• WHAT YOU ARE ASKED TO DO
Search the entries below for the word "face" and copy each line that has it.

• RECORDS TO PROCESS
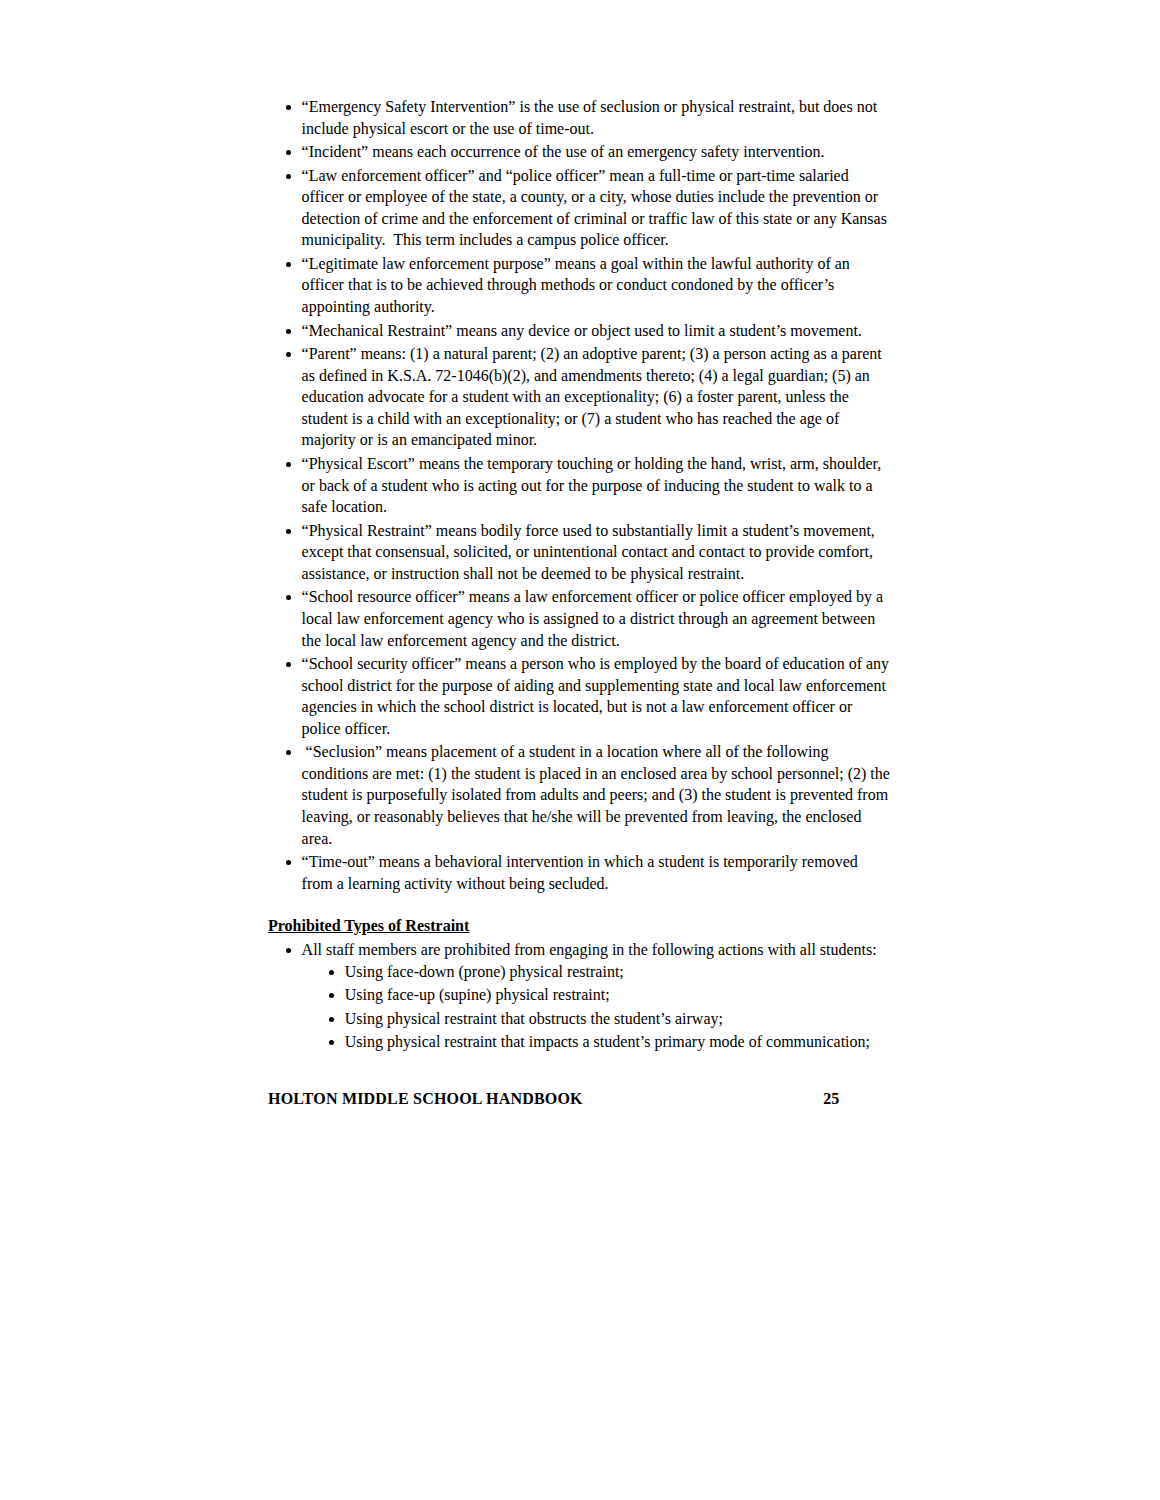“Emergency Safety Intervention” is the use of seclusion or physical restraint, but does not include physical escort or the use of time-out.
“Incident” means each occurrence of the use of an emergency safety intervention.
“Law enforcement officer” and “police officer” mean a full-time or part-time salaried officer or employee of the state, a county, or a city, whose duties include the prevention or detection of crime and the enforcement of criminal or traffic law of this state or any Kansas municipality. This term includes a campus police officer.
“Legitimate law enforcement purpose” means a goal within the lawful authority of an officer that is to be achieved through methods or conduct condoned by the officer’s appointing authority.
“Mechanical Restraint” means any device or object used to limit a student’s movement.
“Parent” means: (1) a natural parent; (2) an adoptive parent; (3) a person acting as a parent as defined in K.S.A. 72-1046(b)(2), and amendments thereto; (4) a legal guardian; (5) an education advocate for a student with an exceptionality; (6) a foster parent, unless the student is a child with an exceptionality; or (7) a student who has reached the age of majority or is an emancipated minor.
“Physical Escort” means the temporary touching or holding the hand, wrist, arm, shoulder, or back of a student who is acting out for the purpose of inducing the student to walk to a safe location.
“Physical Restraint” means bodily force used to substantially limit a student’s movement, except that consensual, solicited, or unintentional contact and contact to provide comfort, assistance, or instruction shall not be deemed to be physical restraint.
“School resource officer” means a law enforcement officer or police officer employed by a local law enforcement agency who is assigned to a district through an agreement between the local law enforcement agency and the district.
“School security officer” means a person who is employed by the board of education of any school district for the purpose of aiding and supplementing state and local law enforcement agencies in which the school district is located, but is not a law enforcement officer or police officer.
“Seclusion” means placement of a student in a location where all of the following conditions are met: (1) the student is placed in an enclosed area by school personnel; (2) the student is purposefully isolated from adults and peers; and (3) the student is prevented from leaving, or reasonably believes that he/she will be prevented from leaving, the enclosed area.
“Time-out” means a behavioral intervention in which a student is temporarily removed from a learning activity without being secluded.
Prohibited Types of Restraint
All staff members are prohibited from engaging in the following actions with all students:
Using face-down (prone) physical restraint;
Using face-up (supine) physical restraint;
Using physical restraint that obstructs the student’s airway;
Using physical restraint that impacts a student’s primary mode of communication;
HOLTON MIDDLE SCHOOL HANDBOOK 25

• ANSWER TO THIS PROBLEM
Using face-down (prone) physical restraint;
Using face-up (supine) physical restraint;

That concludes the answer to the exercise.